«Lei mi faceva paura, così ho portato la pistola» Il manovale resta in cella
Le ha sparato alla nuca, a distanza ravvicinata. Quasi un’esecuzione, dopo che avevano passato la notte insieme e la sveglia era appena suonata. Ieri mattina Fabrizio Vitali, 61 anni, manovale disoccupato di Bottanuco, quasi sempre tra le lacrime, ha provato a spiegare al giudice Marina Cavalleri che cosa lo ha spinto a uccidere la prostituta nigeriana 37enne che da tempo frequentava tutte le settimane.

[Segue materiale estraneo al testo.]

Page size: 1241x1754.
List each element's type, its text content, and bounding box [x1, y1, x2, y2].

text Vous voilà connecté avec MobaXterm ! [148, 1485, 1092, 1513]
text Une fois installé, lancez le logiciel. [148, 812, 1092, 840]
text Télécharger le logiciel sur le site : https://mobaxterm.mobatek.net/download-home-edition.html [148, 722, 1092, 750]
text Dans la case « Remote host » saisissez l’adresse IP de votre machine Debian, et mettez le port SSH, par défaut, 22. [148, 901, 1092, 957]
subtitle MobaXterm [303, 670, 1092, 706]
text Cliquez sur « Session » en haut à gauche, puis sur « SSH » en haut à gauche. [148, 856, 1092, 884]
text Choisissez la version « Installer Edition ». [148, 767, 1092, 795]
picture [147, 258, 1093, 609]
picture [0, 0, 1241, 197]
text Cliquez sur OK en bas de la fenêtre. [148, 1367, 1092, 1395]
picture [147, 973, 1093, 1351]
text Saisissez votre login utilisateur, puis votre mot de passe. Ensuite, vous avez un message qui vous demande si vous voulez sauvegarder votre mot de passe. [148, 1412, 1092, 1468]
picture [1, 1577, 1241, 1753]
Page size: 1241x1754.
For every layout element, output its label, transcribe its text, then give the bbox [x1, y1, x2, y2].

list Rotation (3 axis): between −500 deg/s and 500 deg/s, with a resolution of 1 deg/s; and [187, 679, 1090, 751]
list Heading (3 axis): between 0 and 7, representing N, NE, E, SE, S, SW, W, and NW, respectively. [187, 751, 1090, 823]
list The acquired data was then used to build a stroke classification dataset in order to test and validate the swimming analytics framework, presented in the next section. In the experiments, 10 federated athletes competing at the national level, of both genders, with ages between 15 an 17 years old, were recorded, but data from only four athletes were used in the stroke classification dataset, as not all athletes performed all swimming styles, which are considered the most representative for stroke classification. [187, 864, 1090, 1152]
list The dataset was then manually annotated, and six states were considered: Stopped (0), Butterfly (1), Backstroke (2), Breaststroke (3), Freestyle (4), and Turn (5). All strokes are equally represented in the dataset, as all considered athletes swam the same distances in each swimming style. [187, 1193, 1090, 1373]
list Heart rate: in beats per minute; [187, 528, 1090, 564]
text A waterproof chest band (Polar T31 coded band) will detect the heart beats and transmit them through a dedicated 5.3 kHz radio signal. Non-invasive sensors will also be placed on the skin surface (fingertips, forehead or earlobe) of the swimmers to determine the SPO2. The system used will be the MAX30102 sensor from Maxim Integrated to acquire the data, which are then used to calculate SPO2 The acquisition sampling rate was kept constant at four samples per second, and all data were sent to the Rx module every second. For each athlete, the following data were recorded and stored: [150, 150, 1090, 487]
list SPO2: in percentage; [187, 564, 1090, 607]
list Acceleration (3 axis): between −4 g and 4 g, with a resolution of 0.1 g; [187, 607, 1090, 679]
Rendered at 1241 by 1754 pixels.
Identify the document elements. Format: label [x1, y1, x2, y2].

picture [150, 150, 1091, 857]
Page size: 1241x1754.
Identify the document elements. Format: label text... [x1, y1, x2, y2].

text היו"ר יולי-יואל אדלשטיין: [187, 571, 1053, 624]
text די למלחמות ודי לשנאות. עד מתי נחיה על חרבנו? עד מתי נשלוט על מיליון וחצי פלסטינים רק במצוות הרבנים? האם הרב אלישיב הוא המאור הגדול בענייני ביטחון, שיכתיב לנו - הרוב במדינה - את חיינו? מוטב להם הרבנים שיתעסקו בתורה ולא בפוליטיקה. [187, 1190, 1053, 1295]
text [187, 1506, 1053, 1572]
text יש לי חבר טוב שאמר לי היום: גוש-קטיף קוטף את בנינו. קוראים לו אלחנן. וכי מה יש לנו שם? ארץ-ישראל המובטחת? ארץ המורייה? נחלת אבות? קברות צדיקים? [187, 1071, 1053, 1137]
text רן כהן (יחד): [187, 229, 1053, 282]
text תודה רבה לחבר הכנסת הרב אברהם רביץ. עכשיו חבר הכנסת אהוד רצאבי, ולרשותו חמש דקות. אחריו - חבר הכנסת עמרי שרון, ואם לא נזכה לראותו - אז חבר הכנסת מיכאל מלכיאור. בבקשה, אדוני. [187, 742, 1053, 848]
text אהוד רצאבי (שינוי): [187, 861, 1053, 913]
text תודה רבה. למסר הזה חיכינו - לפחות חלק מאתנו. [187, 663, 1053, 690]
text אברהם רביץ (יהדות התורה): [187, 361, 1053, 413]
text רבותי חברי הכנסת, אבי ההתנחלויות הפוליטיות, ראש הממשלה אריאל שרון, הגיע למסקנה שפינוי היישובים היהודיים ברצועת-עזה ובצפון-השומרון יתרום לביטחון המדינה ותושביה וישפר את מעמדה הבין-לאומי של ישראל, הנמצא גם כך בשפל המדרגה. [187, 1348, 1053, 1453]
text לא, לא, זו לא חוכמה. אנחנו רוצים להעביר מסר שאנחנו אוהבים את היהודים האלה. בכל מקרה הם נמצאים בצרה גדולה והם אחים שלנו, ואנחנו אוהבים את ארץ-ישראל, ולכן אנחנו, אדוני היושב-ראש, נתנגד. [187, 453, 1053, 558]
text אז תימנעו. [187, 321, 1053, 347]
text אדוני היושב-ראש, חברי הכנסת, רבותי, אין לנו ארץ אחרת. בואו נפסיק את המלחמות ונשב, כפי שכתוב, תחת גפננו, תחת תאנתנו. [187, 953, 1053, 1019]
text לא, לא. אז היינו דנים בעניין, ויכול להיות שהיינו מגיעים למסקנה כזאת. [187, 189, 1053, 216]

Paura che gli succedesse qualcosa, che lo denunciasse, ha dichiarato. «Sofia alzava la voce e una volta ha detto che avrebbe chiamato il suo avvocato», ha riferito Vitali. Ma nulla di più, a parte il fatto che non aveva più soldi per soddisfarla. L’uomo non aveva ricevuto minacce né da parte di lei né dei connazionali con i quali condivideva l’appartamento a Dalmine, dove ogni tanto la raggiungeva. E non sono emerse situazioni di pericolo. Piuttosto, è nella sua mente che qualcosa doveva essere scattato, da mesi, sono convinti gli inquirenti. Secondo gli accertamenti dei carabinieri della compagnia di Treviglio, coordinati dal pm Letizia Ruggeri, Vitali aveva ottenuto il porto d’armi sei mesi fa, frequentando un corso e superando le visite, lui che da un occhio pare non veda (aspetto che sarà approfondito). Poi, nonostante i problemi economici, si era comprato una Glock 9X21 in un negozio in centro a Bergamo. «Non volevo, non volevo», ha urlato disperato davanti al giudice. Proprio rispetto alla pistola che si era infilato nel giubbotto, venerdì sera, prima dell’appuntamento richiesto da lui all’hotel Daina, ha ammesso però che sapeva che l’avrebbe usata. Resta in cella con l’accusa di omicidio volontario aggravato dalla premeditazione. Massimo riserbo dal suo difensore Omar Hegazi. Ancora nessuna traccia, invece, dei familiari della vittima. (mad.ber.)